Bisnow: CRE has already seen a lot of pain, and in many ways is staring down a generational shift away from asset classes and property types that for so long were considered not only a safe bet for investment, but maybe the best bet for investment. What asset classes are you seeing attract more investment dollars now and where are you anticipating that money will go over the next few years?

Clancy: There are certainly things that are in favor right now that people have seen perform extraordinarily well and for which they think prospects remain really high. It's not an insignificant list of asset types.

As you said, office is really down and it's hard to see sentiment around office coming back anytime soon. I think that that narrative remains quite negative and, aside from brand-new product and high-end assets, I think that narrative continues for several years. On the positive side, industrial has seen really no distress at all. It's a tremendous asset class, valuations remain very high. Life science is still very popular and an area of growth for the market. Data centers, warehouses, distribution centers, logistics centers, all things like that support the new economy. 

Bisnow: We're in what seems to me to be a particularly volatile time geopolitically and we're in an election year. As CRE tries to bounce back, how much do you think these macro trends will impact the market and where people put their money?

Clancy: Volatility is not the friend of the commercial real estate market.

**Records shown**:
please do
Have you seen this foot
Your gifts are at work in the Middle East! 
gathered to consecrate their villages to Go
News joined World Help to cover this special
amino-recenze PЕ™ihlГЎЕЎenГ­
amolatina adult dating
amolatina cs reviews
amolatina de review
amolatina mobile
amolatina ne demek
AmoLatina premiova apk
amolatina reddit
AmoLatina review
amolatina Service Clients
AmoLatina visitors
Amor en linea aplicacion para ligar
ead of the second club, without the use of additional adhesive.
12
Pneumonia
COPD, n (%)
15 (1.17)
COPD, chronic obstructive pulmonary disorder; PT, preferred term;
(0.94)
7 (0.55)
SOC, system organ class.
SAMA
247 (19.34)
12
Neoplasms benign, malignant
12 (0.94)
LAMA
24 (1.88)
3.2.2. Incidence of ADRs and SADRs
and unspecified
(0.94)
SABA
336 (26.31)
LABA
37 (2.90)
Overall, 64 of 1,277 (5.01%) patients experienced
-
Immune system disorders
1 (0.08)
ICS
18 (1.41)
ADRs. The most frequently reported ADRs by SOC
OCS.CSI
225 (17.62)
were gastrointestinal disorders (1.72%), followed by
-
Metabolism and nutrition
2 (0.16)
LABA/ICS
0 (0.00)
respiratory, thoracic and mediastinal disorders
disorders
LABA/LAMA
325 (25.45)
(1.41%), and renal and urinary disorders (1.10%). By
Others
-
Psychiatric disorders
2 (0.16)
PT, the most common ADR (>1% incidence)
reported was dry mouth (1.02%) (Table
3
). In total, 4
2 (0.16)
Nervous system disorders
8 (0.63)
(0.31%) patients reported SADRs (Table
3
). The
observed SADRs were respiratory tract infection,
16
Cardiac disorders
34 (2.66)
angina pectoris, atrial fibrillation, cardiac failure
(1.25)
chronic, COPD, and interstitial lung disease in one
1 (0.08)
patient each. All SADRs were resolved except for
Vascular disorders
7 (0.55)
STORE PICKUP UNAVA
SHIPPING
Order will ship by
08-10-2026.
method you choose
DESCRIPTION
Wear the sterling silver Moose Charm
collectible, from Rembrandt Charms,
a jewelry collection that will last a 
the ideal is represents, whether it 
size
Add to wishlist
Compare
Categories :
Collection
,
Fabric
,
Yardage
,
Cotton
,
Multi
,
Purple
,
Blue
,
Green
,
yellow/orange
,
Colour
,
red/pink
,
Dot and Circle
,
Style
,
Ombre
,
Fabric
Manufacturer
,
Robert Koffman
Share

**Exercise goal**:
From the interview, list every asset class or property type that Clancy names after the words "On the positive side".

**Task solution**:
- Industrial
- Life science
- Data centers
- Warehouses
- Distribution centers
- Logistics centers